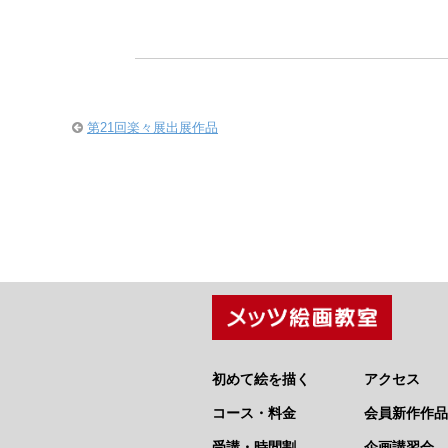
第21回楽々展出展作品
初めて絵を描く
アクセス
コース・料金
会員新作作品
受講・時間割
企画講習会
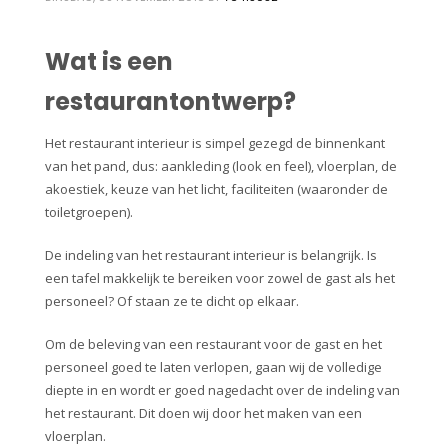
Wat is een
restaurantontwerp?
Het restaurant interieur is simpel gezegd de binnenkant
van het pand, dus: aankleding (look en feel), vloerplan, de
akoestiek, keuze van het licht, faciliteiten (waaronder de
toiletgroepen).
De indeling van het restaurant interieur is belangrijk. Is
een tafel makkelijk te bereiken voor zowel de gast als het
personeel? Of staan ze te dicht op elkaar.
Om de beleving van een restaurant voor de gast en het
personeel goed te laten verlopen, gaan wij de volledige
diepte in en wordt er goed nagedacht over de indeling van
het restaurant. Dit doen wij door het maken van een
vloerplan.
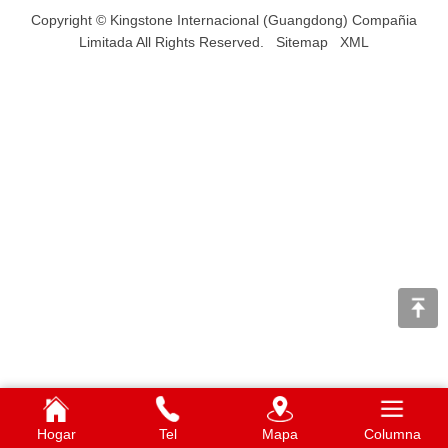
Copyright © Kingstone Internacional (Guangdong) Compañia
Limitada All Rights Reserved.
Sitemap
XML
Hogar
Tel
Mapa
Columna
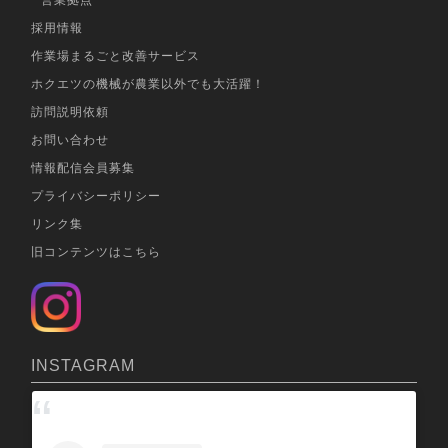
営業拠点
採用情報
作業場まるごと改善サービス
ホクエツの機械が農業以外でも大活躍！
訪問説明依頼
お問い合わせ
情報配信会員募集
プライバシーポリシー
リンク集
旧コンテンツはこちら
INSTAGRAM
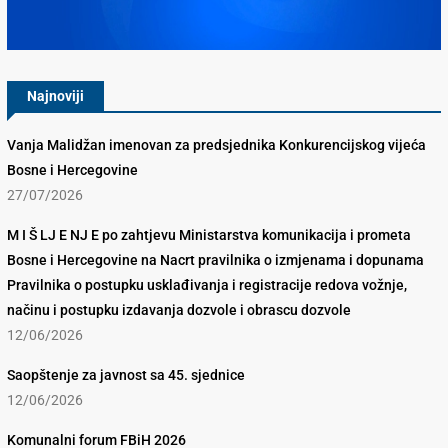
Konkurencijsko Vijeće BiH
Najnoviji
Vanja Malidžan imenovan za predsjednika Konkurencijskog vijeća
Bosne i Hercegovine
27/07/2026
M I Š LJ E NJ E po zahtjevu Ministarstva komunikacija i prometa
Bosne i Hercegovine na Nacrt pravilnika o izmjenama i dopunama
Pravilnika o postupku usklađivanja i registracije redova vožnje,
načinu i postupku izdavanja dozvole i obrascu dozvole
12/06/2026
Saopštenje za javnost sa 45. sjednice
12/06/2026
Komunalni forum FBiH 2026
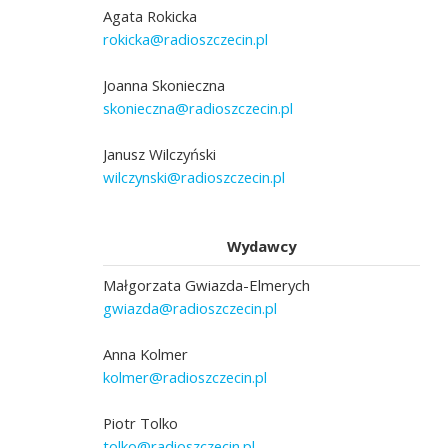
Agata Rokicka
rokicka@radioszczecin.pl
Joanna Skonieczna
skonieczna@radioszczecin.pl
Janusz Wilczyński
wilczynski@radioszczecin.pl
Wydawcy
Małgorzata Gwiazda-Elmerych
gwiazda@radioszczecin.pl
Anna Kolmer
kolmer@radioszczecin.pl
Piotr Tolko
tolko@radioszczecin.pl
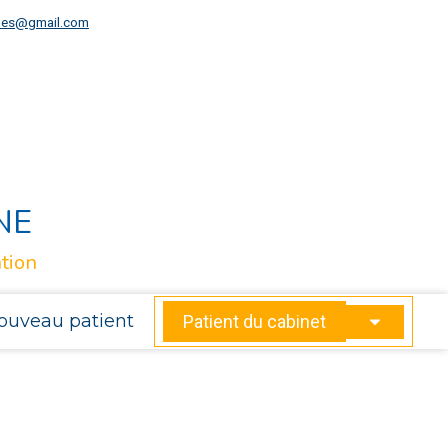
gues@gmail.com
NE
tion
ouveau patient
Patient du cabinet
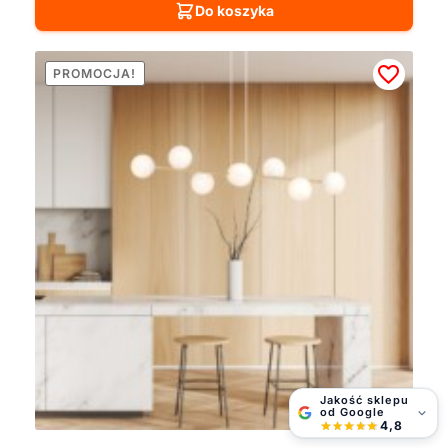
Do koszyka
PROMOCJA!
Jakość sklepu
od Google
4,8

WHAT YOU SHOULD DO – Count how many lines in the entries above contain the word "Bosne", matching case exactly. Reply with the number only.

RESPONSE – 2